WHAT YOU SHOULD DO -
Show every line from the entries that follow which holds the word "охрана".

SOURCE DATA -
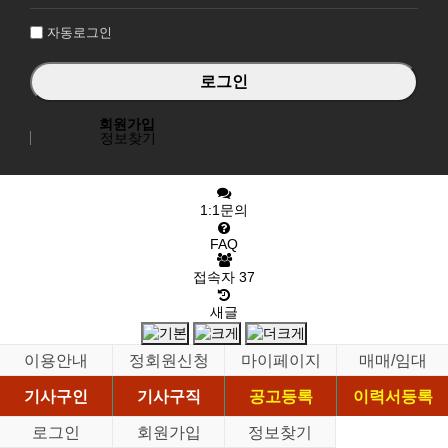
인
자동로그인
회원가입
정보찾기
1:1문의
FAQ
접속자
37
새글
이용안내
정회원신청
마이페이지
매매/임대
기사구인
기사구직
공고등록
이력서등록
로그인
회원가입
정보찾기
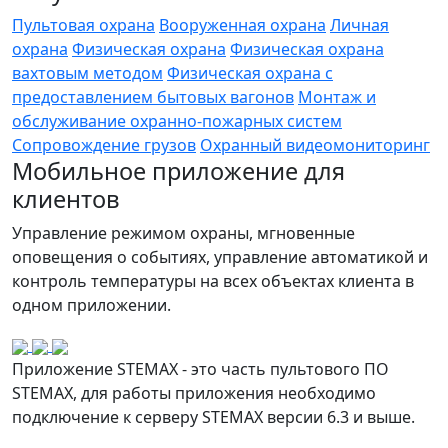
Пультовая охрана
Вооруженная охрана
Личная
охрана
Физическая охрана
Физическая охрана
вахтовым методом
Физическая охрана с
предоставлением бытовых вагонов
Монтаж и
обслуживание охранно-пожарных систем
Сопровождение грузов
Охранный видеомониторинг
Мобильное приложение для
клиентов
Управление режимом охраны, мгновенные
оповещения о событиях, управление автоматикой и
контроль температуры на всех объектах клиента в
одном приложении.
Приложение STEMAX - это часть пультового ПО
STEMAX, для работы приложения необходимо
подключение к серверу STEMAX версии 6.3 и выше.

PROBLEM SOLUTION -
Пультовая охрана
Вооруженная охрана
охрана
Физическая охрана
Физическая охрана
Физическая охрана с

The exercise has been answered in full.